The Egyptian government is trying to rehabilitate the Muslim Brotherhood movement, which was deposed from power in July 2013. However, these attempts so far have been met with a stubborn refusal from the Brotherhood, the Arab21 news site reported (Arabic link).
Sources in the Muslim Brotherhood said that there were several rounds of talks between the leaders of the movement and officials from the government of Egyptian President Abdel Fattah el-Sisi, sometimes directly and sometimes with mediation.
The conversations focused on the regime’s desire to get the conservative Islamic movement to recognize the legitimacy of the Egyptian regime. In return, the regime promised it will integrate the Muslim Brotherhood back into political life and release arrested members, the news site reported.

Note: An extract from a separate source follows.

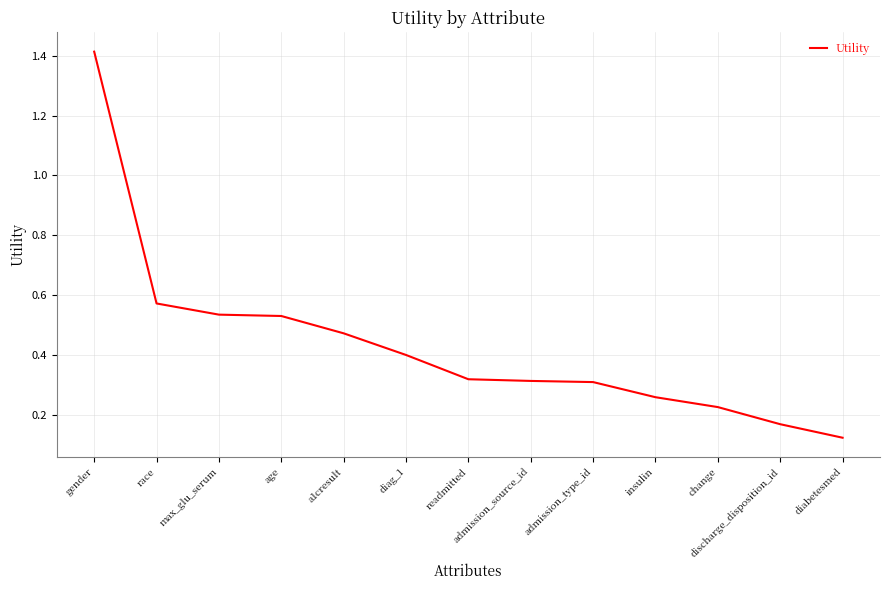

Which category has the highest value across all series?

gender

The Egyptian government purposefully did not arrest the more moderate leaders of the Muslim Brotherhood last year, in order to sustain contacts with them and reach a political solution to the crisis. Those leaders include Muhammad Ali Bashr, Amr Daraj, and Yasser Ali, the last of whom was the spokesperson of deposed president Mohamed Morsi.
However, when the Egyptian government realized that the Muslim Brotherhood was refusing to budge from their position and was not willing to compromise, the regime began to impose sanctions on the more moderate leaders to push for a conciliation. The regime also arrested two of the three.
But during the past few months, the regime released some of the moderate leaders of the Muslim Brotherhood, including Yasser Ali and former MP Ali Fath Al-Bab. According to Arab21, the government is hoping that some of those released will help to achieve the reconciliation with the Muslim Brotherhood.
Indeed, since his release, Yasser Ali has played a pivotal role in the talks and met with Egyptian Interior Minister Mohammed Ibrahim, but he was unable to convince the Brotherhood leaders to give up their demands.
Three weeks ago, the last attempt to achieve a resolution with the Muslim Brotherhood was made – the government promised to open a new chapter with them in exchange for stopping the movement’s demonstrations and re-integrating them in the political process. However, the movement, which is considered a terrorist organization in Egypt, refused to reconcile with the government.